## What you will do
Starting at the first line and ending at the last, output the data exactly.

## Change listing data
# # # # # # #
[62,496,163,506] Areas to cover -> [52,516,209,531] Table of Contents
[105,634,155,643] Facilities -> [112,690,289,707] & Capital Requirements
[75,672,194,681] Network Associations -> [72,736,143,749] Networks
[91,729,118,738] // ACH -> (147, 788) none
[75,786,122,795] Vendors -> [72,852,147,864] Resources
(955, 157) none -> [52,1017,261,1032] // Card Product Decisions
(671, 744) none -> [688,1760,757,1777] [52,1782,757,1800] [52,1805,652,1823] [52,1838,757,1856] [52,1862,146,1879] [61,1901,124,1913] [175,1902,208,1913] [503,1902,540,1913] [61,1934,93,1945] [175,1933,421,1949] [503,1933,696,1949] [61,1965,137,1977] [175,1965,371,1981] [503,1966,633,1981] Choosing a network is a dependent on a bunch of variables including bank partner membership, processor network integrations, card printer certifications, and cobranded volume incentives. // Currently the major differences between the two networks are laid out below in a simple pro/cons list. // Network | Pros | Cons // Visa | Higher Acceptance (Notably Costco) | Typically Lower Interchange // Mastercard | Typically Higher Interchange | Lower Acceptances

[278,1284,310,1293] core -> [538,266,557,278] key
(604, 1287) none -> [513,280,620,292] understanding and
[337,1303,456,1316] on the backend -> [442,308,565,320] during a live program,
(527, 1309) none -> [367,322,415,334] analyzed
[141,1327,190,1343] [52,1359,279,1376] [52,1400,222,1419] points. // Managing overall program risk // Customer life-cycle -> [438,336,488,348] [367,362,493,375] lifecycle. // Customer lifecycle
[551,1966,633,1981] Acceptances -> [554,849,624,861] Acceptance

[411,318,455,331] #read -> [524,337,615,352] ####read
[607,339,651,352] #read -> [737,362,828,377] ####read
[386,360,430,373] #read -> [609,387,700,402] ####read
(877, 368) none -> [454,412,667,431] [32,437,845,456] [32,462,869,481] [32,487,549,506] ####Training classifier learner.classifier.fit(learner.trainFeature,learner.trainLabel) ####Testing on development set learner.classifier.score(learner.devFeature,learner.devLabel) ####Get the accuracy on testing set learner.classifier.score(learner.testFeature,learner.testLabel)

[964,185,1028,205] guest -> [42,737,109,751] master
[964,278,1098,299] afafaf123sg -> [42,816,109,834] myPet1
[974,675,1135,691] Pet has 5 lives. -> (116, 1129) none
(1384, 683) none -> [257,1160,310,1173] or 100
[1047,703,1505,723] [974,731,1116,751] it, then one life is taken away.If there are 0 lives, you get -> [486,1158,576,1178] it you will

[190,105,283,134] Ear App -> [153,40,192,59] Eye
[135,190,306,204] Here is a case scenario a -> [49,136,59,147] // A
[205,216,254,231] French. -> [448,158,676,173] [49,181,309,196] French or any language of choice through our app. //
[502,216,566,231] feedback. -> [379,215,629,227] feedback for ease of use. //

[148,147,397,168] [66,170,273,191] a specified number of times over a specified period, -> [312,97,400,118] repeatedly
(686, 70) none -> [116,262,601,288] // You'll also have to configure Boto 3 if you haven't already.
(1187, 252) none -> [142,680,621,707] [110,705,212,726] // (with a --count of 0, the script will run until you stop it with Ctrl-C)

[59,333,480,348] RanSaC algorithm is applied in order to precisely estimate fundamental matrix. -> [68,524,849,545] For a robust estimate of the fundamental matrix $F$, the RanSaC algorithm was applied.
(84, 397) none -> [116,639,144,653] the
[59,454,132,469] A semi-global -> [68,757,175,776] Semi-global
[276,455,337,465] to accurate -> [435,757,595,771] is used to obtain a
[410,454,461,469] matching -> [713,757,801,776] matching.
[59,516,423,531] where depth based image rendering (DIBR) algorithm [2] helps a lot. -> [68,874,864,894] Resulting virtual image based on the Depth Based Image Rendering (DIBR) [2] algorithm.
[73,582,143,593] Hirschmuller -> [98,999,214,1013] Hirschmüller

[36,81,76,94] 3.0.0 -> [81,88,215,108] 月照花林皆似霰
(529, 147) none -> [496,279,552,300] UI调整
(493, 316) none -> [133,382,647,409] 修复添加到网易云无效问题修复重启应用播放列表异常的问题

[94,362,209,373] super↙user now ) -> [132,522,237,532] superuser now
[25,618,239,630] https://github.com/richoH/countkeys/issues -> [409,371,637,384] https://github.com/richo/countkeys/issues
# # # # # # #
## Written solution
[62,496,163,506] Areas to cover -> [52,516,209,531] Table of Contents
[105,634,155,643] Facilities -> [112,690,289,707] & Capital Requirements
[75,672,194,681] Network Associations -> [72,736,143,749] Networks
[91,729,118,738] // ACH -> (147, 788) none
[75,786,122,795] Vendors -> [72,852,147,864] Resources
(955, 157) none -> [52,1017,261,1032] // Card Product Decisions
(671, 744) none -> [688,1760,757,1777] [52,1782,757,1800] [52,1805,652,1823] [52,1838,757,1856] [52,1862,146,1879] [61,1901,124,1913] [175,1902,208,1913] [503,1902,540,1913] [61,1934,93,1945] [175,1933,421,1949] [503,1933,696,1949] [61,1965,137,1977] [175,1965,371,1981] [503,1966,633,1981] Choosing a network is a dependent on a bunch of variables including bank partner membership, processor network integrations, card printer certifications, and cobranded volume incentives. // Currently the major differences between the two networks are laid out below in a simple pro/cons list. // Network | Pros | Cons // Visa | Higher Acceptance (Notably Costco) | Typically Lower Interchange // Mastercard | Typically Higher Interchange | Lower Acceptances

[278,1284,310,1293] core -> [538,266,557,278] key
(604, 1287) none -> [513,280,620,292] understanding and
[337,1303,456,1316] on the backend -> [442,308,565,320] during a live program,
(527, 1309) none -> [367,322,415,334] analyzed
[141,1327,190,1343] [52,1359,279,1376] [52,1400,222,1419] points. // Managing overall program risk // Customer life-cycle -> [438,336,488,348] [367,362,493,375] lifecycle. // Customer lifecycle
[551,1966,633,1981] Acceptances -> [554,849,624,861] Acceptance

[411,318,455,331] #read -> [524,337,615,352] ####read
[607,339,651,352] #read -> [737,362,828,377] ####read
[386,360,430,373] #read -> [609,387,700,402] ####read
(877, 368) none -> [454,412,667,431] [32,437,845,456] [32,462,869,481] [32,487,549,506] ####Training classifier learner.classifier.fit(learner.trainFeature,learner.trainLabel) ####Testing on development set learner.classifier.score(learner.devFeature,learner.devLabel) ####Get the accuracy on testing set learner.classifier.score(learner.testFeature,learner.testLabel)

[964,185,1028,205] guest -> [42,737,109,751] master
[964,278,1098,299] afafaf123sg -> [42,816,109,834] myPet1
[974,675,1135,691] Pet has 5 lives. -> (116, 1129) none
(1384, 683) none -> [257,1160,310,1173] or 100
[1047,703,1505,723] [974,731,1116,751] it, then one life is taken away.If there are 0 lives, you get -> [486,1158,576,1178] it you will

[190,105,283,134] Ear App -> [153,40,192,59] Eye
[135,190,306,204] Here is a case scenario a -> [49,136,59,147] // A
[205,216,254,231] French. -> [448,158,676,173] [49,181,309,196] French or any language of choice through our app. //
[502,216,566,231] feedback. -> [379,215,629,227] feedback for ease of use. //

[148,147,397,168] [66,170,273,191] a specified number of times over a specified period, -> [312,97,400,118] repeatedly
(686, 70) none -> [116,262,601,288] // You'll also have to configure Boto 3 if you haven't already.
(1187, 252) none -> [142,680,621,707] [110,705,212,726] // (with a --count of 0, the script will run until you stop it with Ctrl-C)

[59,333,480,348] RanSaC algorithm is applied in order to precisely estimate fundamental matrix. -> [68,524,849,545] For a robust estimate of the fundamental matrix $F$, the RanSaC algorithm was applied.
(84, 397) none -> [116,639,144,653] the
[59,454,132,469] A semi-global -> [68,757,175,776] Semi-global
[276,455,337,465] to accurate -> [435,757,595,771] is used to obtain a
[410,454,461,469] matching -> [713,757,801,776] matching.
[59,516,423,531] where depth based image rendering (DIBR) algorithm [2] helps a lot. -> [68,874,864,894] Resulting virtual image based on the Depth Based Image Rendering (DIBR) [2] algorithm.
[73,582,143,593] Hirschmuller -> [98,999,214,1013] Hirschmüller

[36,81,76,94] 3.0.0 -> [81,88,215,108] 月照花林皆似霰
(529, 147) none -> [496,279,552,300] UI调整
(493, 316) none -> [133,382,647,409] 修复添加到网易云无效问题修复重启应用播放列表异常的问题

[94,362,209,373] super↙user now ) -> [132,522,237,532] superuser now
[25,618,239,630] https://github.com/richoH/countkeys/issues -> [409,371,637,384] https://github.com/richo/countkeys/issues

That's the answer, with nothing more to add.